Avrebbe anche deciso di andarsene, abbandonare quel gruppo dove non è riuscita a socializzare con nessuno, finché una scoperta sui finanziamenti del candidato Cole Grisham non la mettono di fronte alla scelta: far finta di niente oppure andar fino in fondo per capire meglio chi siano le persone dietro la carriera fulminante di Grisham.
Anche a costo di rimetterci la vita.
Le due indagini, quella di Georg, nata casualmente dall’incontro col malato dentro l’ospedale di Stoccarda e quella di Vanessa procederanno parallele: dietro l’attentato allo stadio, la morte di quel malato, ricoverato per demenza all’ospedale, la morte del senatore Johnson, si cela un piano preparato con tanta pazienza nel corso degli anni. Un piano preparato dai più grandi nemici della democrazia in Germania. Odessa non è morta.
Per bloccare questo piano bisogna essere pronti a rischiare la propria vita e ad uccidere per non essere uccisi. Perché il nemico che si ha di fronte non ha scrupoli.
Mi è piaciuto l’inizio di questo romanzo, con questi storie che procedono in parallelo e dove sembra di rivedere episodi della storia recente: gli attacchi di gruppi terroristici islamici, la crescita delle destre in Germania e in tutta Europa che dettano l’agenda politica nelle democrazia occidentali nel segno della xenofobia e del nazionalismo.

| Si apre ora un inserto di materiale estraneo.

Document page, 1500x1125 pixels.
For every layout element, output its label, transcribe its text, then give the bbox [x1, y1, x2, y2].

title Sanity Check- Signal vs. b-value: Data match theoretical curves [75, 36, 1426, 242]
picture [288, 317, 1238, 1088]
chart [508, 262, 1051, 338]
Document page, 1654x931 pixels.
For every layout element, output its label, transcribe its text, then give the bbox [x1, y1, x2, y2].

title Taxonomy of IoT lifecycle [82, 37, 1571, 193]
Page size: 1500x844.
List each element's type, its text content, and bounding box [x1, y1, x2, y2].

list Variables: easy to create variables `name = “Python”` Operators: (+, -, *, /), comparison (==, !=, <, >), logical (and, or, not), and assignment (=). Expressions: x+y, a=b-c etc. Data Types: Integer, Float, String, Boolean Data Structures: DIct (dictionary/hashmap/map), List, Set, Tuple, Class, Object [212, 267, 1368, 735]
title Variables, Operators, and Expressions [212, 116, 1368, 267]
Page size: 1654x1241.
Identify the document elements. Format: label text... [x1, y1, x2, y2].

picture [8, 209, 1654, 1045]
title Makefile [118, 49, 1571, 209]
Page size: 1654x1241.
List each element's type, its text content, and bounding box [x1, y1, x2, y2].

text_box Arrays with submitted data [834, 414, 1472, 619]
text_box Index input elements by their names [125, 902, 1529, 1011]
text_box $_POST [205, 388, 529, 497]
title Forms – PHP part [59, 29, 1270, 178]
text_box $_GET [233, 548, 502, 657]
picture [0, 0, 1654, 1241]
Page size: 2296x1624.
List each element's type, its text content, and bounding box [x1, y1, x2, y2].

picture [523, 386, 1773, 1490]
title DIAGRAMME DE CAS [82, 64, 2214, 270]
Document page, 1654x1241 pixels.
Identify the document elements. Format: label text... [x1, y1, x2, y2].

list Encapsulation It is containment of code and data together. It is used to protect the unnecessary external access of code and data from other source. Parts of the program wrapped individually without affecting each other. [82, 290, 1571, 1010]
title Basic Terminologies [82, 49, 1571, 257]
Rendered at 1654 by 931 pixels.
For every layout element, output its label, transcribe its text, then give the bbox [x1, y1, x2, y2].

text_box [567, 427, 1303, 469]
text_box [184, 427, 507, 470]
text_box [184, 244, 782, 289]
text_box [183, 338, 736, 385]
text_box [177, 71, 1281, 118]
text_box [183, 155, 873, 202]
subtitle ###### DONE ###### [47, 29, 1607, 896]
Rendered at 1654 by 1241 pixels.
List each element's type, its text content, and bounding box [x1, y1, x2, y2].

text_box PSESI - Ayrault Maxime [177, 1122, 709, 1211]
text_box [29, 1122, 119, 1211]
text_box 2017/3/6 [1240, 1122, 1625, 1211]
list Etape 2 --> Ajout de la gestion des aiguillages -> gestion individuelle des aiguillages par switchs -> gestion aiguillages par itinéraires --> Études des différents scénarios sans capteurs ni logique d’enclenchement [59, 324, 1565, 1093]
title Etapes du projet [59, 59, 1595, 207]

Nella seconda parte del libro ci si ritrova dentro un romanzo di azione: non ho trovato in queste pagine il Forsyth che ho amato in Dossier Odessa e ne Il giorno dello sciacallo. Manca lo stile giornalistico, apparentemente freddo e distaccato, con cui lo scrittore inglese prendeva spunto dalla realtà (e da fatti di cui era venuto a conoscenza come giornalista) per raccontare storie romanzate ma allo stesso tempo molto verosimili.
«Pensaci, Georg» continuò Peter. «Lo hai visto tu stesso: la rinascita dell’estrema destra, l’ascesa dell’AfD. Credi davvero che siano arrivate dal nulla?»
Uno stile che solo in parte ho ritrovato in queste pagine, in particolare quando a parlare è proprio l’anziano giornalista, Peter Miller: anziano ma ancora capace nel mettere assieme i puntini. L’avanzata delle destre, lo sdoganamento di slogan, idee, che pensavamo fossero banditi nelle democrazie moderne (e non perché esiste la cultura woke). Il declino delle democrazie e la crescita di leader politici populisti attorno a cui si consolida il culto della persona, come una religione.
«Ricorda che, se Hitler negli anni Venti e Trenta non avesse avuto i comunisti a spaventare le pecore, avrebbe dovuto inventarli.»
I comunisti ieri, gli immigrati oggi. Sono tutti spunti che dovrebbero far riflettere con molta attenzione.